Re: High Level Language vs Assembly

"jacob navia" <jacob@jacob.remcomp.fr>
25 Feb 2001 11:00:07 -0500

          From comp.compilers

Related articles
[4 earlier articles]
Re: High Level Language vs Assembly iank@idiom.com (2001-02-23)
Re: High Level Language vs Assembly thp@hill.cs.ucr.edu (Tom Payne) (2001-02-25)
Re: High Level Language vs Assembly walter@bytecraft.com (Walter Banks) (2001-02-25)
Re: High Level Language vs Assembly walter@bytecraft.com (Walter Banks) (2001-02-25)
Re: High Level Language vs Assembly rhyde@transdimension.com (Randall Hyde) (2001-02-25)
Re: High Level Language vs Assembly max@max.mcs.gac.edu (Max Hailperin) (2001-02-25)
Re: High Level Language vs Assembly jacob@jacob.remcomp.fr (jacob navia) (2001-02-25)
Re: High Level Language vs Assembly tej@melbpc.org.au (Tim Josling) (2001-02-25)
Re: High Level Language vs Assembly henry@spsystems.net (2001-02-25)
Re: High Level Language vs Assembly fjh@cs.mu.OZ.AU (2001-02-25)
Re: High Level Language vs Assembly ts3@ukc.ac.uk (T.Shackell) (2001-03-01)
Re: High Level Language vs Assembly samiam@cisco.com (Scott Moore) (2001-03-01)
Re: High Level Language vs Assembly samiam@cisco.com (Scott Moore) (2001-03-04)
[14 later articles]
| List of all articles for this month |
From: "jacob navia" <jacob@jacob.remcomp.fr>
Newsgroups: comp.compilers
Date: 25 Feb 2001 11:00:07 -0500
Organization: Wanadoo, l'internet avec France Telecom
References: 01-02-094 01-02-101
Keywords: assembler, performance
Posted-Date: 25 Feb 2001 11:00:07 EST

A compiler must be correct for all cases. This means that will never
be as clever as the programmer doing a concrete program.

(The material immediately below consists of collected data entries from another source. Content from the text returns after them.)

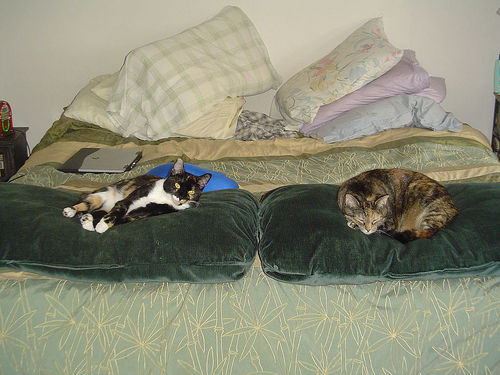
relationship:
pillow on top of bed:
[259, 174, 497, 283] [5, 105, 497, 375]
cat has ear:
[336, 168, 457, 240] [341, 192, 360, 215]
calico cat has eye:
[64, 158, 210, 234] [174, 181, 181, 189]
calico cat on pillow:
[64, 158, 210, 234] [26, 192, 454, 280]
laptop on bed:
[57, 147, 141, 175] [13, 18, 481, 368]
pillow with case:
[274, 18, 404, 131] [278, 14, 399, 108]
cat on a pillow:
[336, 168, 457, 240] [259, 174, 497, 283]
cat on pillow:
[336, 168, 457, 240] [7, 178, 257, 284]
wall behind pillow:
[1, 3, 499, 146] [88, 4, 282, 143]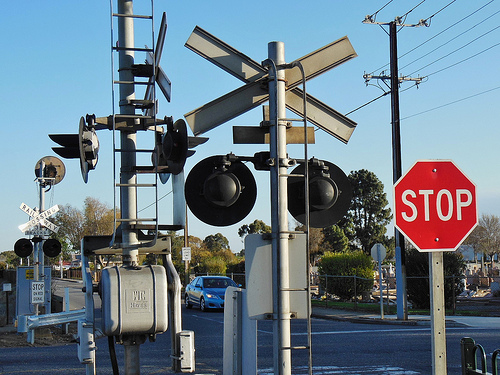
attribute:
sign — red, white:
[393, 157, 481, 252]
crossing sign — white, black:
[14, 196, 68, 238]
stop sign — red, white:
[396, 158, 480, 253]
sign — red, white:
[385, 146, 487, 271]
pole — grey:
[423, 250, 451, 374]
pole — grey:
[265, 39, 297, 373]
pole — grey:
[111, 1, 139, 261]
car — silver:
[179, 264, 251, 332]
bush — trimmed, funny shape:
[307, 245, 381, 302]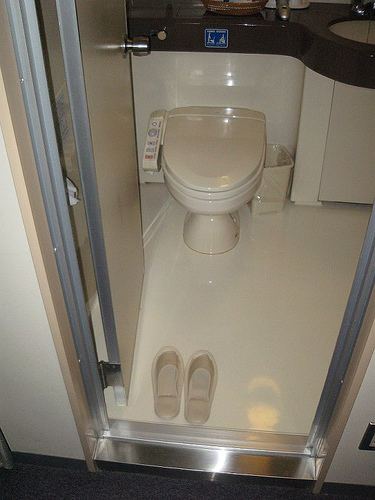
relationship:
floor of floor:
[91, 199, 372, 434] [91, 199, 372, 434]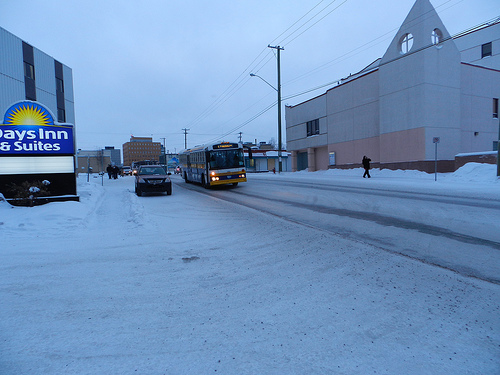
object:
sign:
[0, 99, 77, 177]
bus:
[173, 141, 248, 192]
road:
[0, 178, 499, 375]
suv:
[132, 164, 172, 197]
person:
[360, 155, 372, 179]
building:
[283, 0, 499, 171]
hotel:
[0, 29, 76, 182]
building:
[121, 135, 168, 171]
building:
[73, 149, 111, 173]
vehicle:
[120, 168, 133, 176]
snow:
[0, 161, 499, 374]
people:
[105, 164, 115, 181]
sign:
[430, 138, 438, 146]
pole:
[275, 48, 283, 173]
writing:
[51, 142, 61, 152]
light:
[246, 72, 257, 78]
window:
[406, 32, 414, 54]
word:
[216, 143, 234, 149]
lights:
[210, 178, 213, 182]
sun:
[7, 104, 51, 128]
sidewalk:
[245, 169, 499, 206]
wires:
[279, 0, 454, 88]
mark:
[180, 256, 198, 262]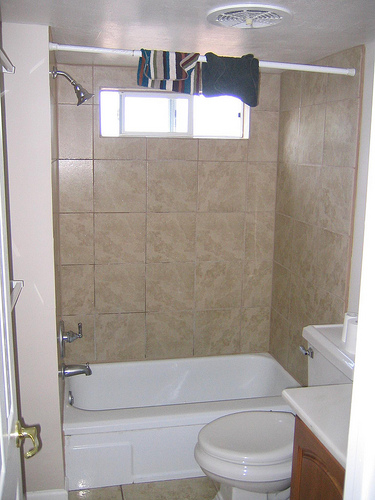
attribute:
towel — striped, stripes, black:
[125, 43, 263, 116]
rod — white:
[61, 37, 360, 87]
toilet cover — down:
[206, 415, 305, 466]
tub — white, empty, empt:
[66, 358, 298, 408]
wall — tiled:
[80, 152, 258, 331]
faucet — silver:
[62, 362, 112, 387]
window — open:
[96, 83, 251, 160]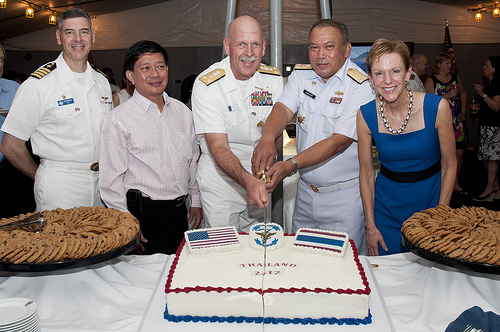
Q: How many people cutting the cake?
A: Two.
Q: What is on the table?
A: Cake and cookies.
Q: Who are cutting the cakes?
A: The captains.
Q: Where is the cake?
A: On the table.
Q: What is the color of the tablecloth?
A: White.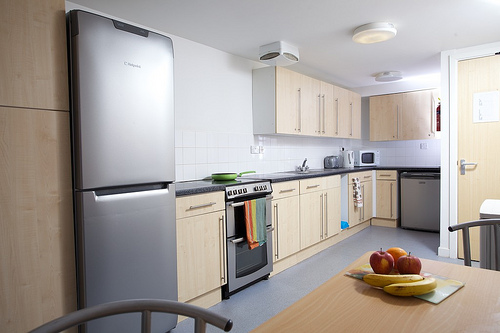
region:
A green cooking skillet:
[208, 170, 255, 180]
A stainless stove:
[224, 177, 272, 291]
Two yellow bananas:
[361, 272, 437, 296]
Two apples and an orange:
[369, 245, 421, 274]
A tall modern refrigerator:
[70, 8, 178, 330]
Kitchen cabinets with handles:
[253, 69, 437, 140]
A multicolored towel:
[243, 195, 265, 246]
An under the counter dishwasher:
[398, 165, 439, 232]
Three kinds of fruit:
[356, 245, 440, 300]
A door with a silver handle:
[453, 53, 498, 260]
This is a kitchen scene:
[2, 2, 498, 332]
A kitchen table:
[240, 244, 498, 331]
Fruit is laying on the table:
[350, 245, 442, 299]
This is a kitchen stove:
[211, 170, 277, 297]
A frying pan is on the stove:
[209, 167, 257, 182]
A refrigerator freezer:
[64, 5, 179, 331]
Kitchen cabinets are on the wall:
[246, 62, 436, 142]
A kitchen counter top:
[171, 160, 376, 195]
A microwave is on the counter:
[355, 145, 382, 168]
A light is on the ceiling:
[351, 18, 399, 47]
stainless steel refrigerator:
[72, 8, 177, 325]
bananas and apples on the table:
[352, 244, 435, 296]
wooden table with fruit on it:
[242, 248, 499, 331]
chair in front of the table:
[24, 303, 233, 330]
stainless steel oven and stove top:
[205, 169, 274, 291]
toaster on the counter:
[323, 153, 344, 170]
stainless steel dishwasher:
[396, 168, 442, 231]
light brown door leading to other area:
[453, 60, 498, 264]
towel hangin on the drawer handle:
[353, 182, 363, 210]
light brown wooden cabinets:
[273, 63, 359, 138]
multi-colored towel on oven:
[241, 197, 269, 251]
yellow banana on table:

Take for instance a routine that uses often a global variable. A human
assembly programmer, knowing the use of the variable in the program,
can cache that in a register. The compiler can't since it could be in
principle modified by another thread. It must generate code to read it
each time from RAM.


Of course the linker could be changed to determine that that variable
is never used, after all, and optimize it at link time, but this is
rarely done.


Another stuff is, to add another example, rounding. An assembly
programmer will round to nearest, the compiler must follow the C
specs, truncate it in C (i.e. set the FP unit in the right rounding
mode), then make the operation, and of course restore the old setting
of the FPU. This is surely less efficient. (For x86 architectures
obviously)


Big projects can't be done in assembly. But small parts can be recoded
in assembly. The gain can be considerable, or not, as stated in
another contributions, it can be even faster to change the algorithm
in a HLL.


I like assembly. For instance, I discovered that generating in-line a
loop to replace strlen is actually smaller in code size, than the call
itself! It contains more instructions but they are shorter. Adding up
the size of the pushes, and the stack adjustement after the big call
instruction you come out with smaller programs by inlining!


This reduced program size quite considerably in the case of
strlen. But it would be difficult to do this in assembly without a
macro facility. And then, when you start considering macros in asm,
they are more and more near a C like syntax anyway.